HEAD processed (your akw) reference .fa:

>ENST00000448914
ACTGGGGGATACG
>ENST00000631435
GGGACAGGGGGC
>ENST00000632684
GGGACAGGGGGC

The Warning/Error I get is:
.
.
WARNING: Transcript ENST00000572106 appears in the reference but did not appear in the BAM
WARNING: Transcript ENST00000576073 appears in the reference but did not appear in the BAM
WARNING: Transcript ENST00000573592 appears in the reference but did not appear in the BAM
..

No version numbers in the reference .fa (processed with awk), but still can´t find the IDs in the BAM.

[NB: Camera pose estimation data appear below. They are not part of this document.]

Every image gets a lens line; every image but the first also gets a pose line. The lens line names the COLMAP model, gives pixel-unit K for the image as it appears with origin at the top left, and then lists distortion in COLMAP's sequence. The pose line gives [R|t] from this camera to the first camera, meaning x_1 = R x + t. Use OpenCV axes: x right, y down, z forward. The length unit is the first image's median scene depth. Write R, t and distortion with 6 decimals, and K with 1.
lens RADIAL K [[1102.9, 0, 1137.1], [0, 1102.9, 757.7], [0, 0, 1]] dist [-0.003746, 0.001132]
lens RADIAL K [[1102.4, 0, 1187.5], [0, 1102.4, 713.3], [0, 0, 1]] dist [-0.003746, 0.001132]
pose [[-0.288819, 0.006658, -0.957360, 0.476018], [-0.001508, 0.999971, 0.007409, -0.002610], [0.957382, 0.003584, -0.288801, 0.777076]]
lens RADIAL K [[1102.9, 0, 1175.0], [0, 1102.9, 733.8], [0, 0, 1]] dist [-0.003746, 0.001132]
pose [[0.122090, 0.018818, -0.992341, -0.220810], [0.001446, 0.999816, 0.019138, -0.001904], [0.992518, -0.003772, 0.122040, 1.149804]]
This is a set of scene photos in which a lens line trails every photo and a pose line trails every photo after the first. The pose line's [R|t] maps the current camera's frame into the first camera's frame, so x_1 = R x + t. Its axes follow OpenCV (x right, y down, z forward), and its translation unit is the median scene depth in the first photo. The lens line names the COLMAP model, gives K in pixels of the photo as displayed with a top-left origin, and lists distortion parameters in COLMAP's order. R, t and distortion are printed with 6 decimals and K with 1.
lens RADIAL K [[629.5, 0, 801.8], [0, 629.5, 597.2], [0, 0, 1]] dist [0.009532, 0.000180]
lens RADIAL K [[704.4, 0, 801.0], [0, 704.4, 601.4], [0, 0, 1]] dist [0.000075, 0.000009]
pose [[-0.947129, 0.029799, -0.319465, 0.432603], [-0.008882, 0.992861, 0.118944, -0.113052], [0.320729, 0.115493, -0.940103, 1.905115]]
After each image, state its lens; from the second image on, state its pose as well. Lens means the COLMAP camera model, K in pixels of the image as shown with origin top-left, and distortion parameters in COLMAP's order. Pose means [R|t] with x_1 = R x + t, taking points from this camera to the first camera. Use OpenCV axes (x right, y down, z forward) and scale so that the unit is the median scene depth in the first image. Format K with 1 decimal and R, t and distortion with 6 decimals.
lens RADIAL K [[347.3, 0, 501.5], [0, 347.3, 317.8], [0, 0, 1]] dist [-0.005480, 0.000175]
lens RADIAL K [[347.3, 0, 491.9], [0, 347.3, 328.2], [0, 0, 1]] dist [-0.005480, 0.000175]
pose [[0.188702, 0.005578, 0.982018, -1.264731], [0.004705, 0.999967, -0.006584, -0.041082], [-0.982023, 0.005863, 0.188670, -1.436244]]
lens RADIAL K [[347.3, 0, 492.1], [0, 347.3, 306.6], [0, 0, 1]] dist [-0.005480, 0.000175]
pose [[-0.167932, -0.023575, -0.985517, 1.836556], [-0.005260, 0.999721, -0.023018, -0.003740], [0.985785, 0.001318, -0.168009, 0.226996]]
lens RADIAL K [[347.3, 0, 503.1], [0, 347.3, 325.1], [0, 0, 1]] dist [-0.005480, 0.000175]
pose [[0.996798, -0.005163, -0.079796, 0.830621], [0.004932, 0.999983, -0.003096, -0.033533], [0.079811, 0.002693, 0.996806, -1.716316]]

Although the IDs do appear in the BAM, at least in the same format

Head BAM:

UNC12-SN629:170:D075HACXX:4:2301:1931:47690 419 ENST00000620552 5102 3 48M = 5142 88 CCTGGGCAAGGGGGACTTCGTGTCGCTGGCACTGCGGGACCGCCGCCT @@=DBAA?C;=C811?;:911C?;DEAGB7DDBFF645@E;9>>B?B@ NH:i:2 HI:i:1
UNC12-SN629:170:D075HACXX:4:2301:1931:47690 339 ENST00000620552 5142 3 48M = 5102 -88 CGCCGCCTGGAGTTCCGCTACGACCTGGGCAAGGGGGCAGCGGTCATC B@FHHIIJJJJIIGJIIJJJJIGJJJJJIHJJJJJGHHHHFFFFFCCB NH:i:2 HI:i:1

UNC12-SN629:170:D075HACXX:4:2301:1931:47690 163 ENST00000379370 5102 3 48M = 5142 88 CCTGGGCAAGGGGGACTTCGTGTCGCTGGCACTGCGGGACCGCCGCCT @@=DBAA?C;=C811?;:911C?;DEAGB7DDBFF645@E;9>>B?B@ NH:i:2 HI:i:2

Does the BAM look ok? I assume that the BAM is ok, because it worked with RSEM.....
Do I need the gtf for the quantification?

salmon quant -p 2 -t /san/zyto/MS/STAR_aligner/GRCh38/TRANSKRIPOME/Homo_sapiens.GRCh38.cdna.all_TCproc.fa -g /san/zyto/MS/STAR_aligner/GRCh38/annotation/Homo_sapiens.GRCh38.85.gtf -l IU -a ./star_out_fqAligned.toTranscriptome.out.bam -o STAR_Salmon_quant

Thanks again!
Best

Martin

Rob

unread,

Oct 16, 2016, 5:11:20 PM10/16/16

to Sailfish Users Group

Hi Martin,

Sorry I missed your response! It's hard for me to say without looking at some of the actual data. Would you be able to share your fasta file and e.g. a small subset of your aligned reads? Really, just the header and and the first few thousand records should be sufficient. My guess is that there's some small difference between the way the headers appear in these different files (and, presumably, RSEM works because it's processed the files during its prepare-reference step).